Halapio and tight end Jordan Reed don't remember whether Driskel stuttered when he called out the play, or whether he said anything to lighten the mood.
"He was nervous because he was a freshman and how he wasn't ready for that situation," Reed said. "I don't really remember that much. I just know that he was a little nervous, like anyone else would be."
A lot has changed for Driskel since then. He hurt his ankle against Alabama, and, although he finished the game, he lost his job as Brantley's backup to fellow freshman Jacoby Brissett, who got to campus seven months after he did. Brissett started UF's next two games (LSU and Auburn), but Driskel played the second half of the Auburn game.
That was the last time he saw the field in 2011.
"They [the coaches] thought that he was doing a little bit better job than me," Driskel said. "Obviously, it was tough, but I didn't let it get to me too much.
"At first, I was real upset and going through a little tough time, but having the support of family and friends [helped, and I] just stayed working hard."
Muschamp also said he has been impressed with the way Driskel handled the entire situation in 2011 -- enrolling in January, winning the backup job, getting thrust into action, getting injured and then getting benched -- as well as the competition with Brissett.
"I think that just maturity [has put Driskel in this position]," Muschamp said. "That position is difficult to play at any stage of your development, but it's really difficult to play as a freshman quarterback in the SEC. I think both of those guys were put in very difficult situations last year."
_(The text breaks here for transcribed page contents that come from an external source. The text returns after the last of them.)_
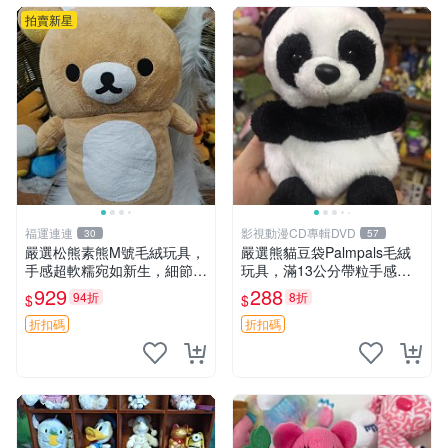
拍賣新星
福運連連
影視動漫CD專輯DVD
30
57
嚴選松熊素熊M號毛絨玩具，
嚴選熊貓豆袋Palmpals毛絨
手感超軟糯宛如新生，細節精
玩具，滿13公分帶粒手感極
緻完美無瑕，推薦送禮或珍
佳，電影主題周邊推薦 熊貓
929
288
94折
8折
$
$
藏，中古狀態保養得宜。 松
Palmpals 毛絨玩具 豆袋 劇場
熊 素熊 毛絨doll
版周邊
折扣碼
折扣碼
Driskel will be in another one Saturday. It's Texas A&M's season opener and the first game for the Aggies as a member of the SEC, so the atmosphere is going to be pretty hostile for the Gators. Nobody's worried about how Driskel will handle it, though.
"I think playing Alabama, for Jeff, broke that being shy, beat all the jitters [away]," Halapio said. "I think he got all that out of his system in the Alabama game. Coming into the huddle now, I feel like he's more prepared, more experienced and just a good player."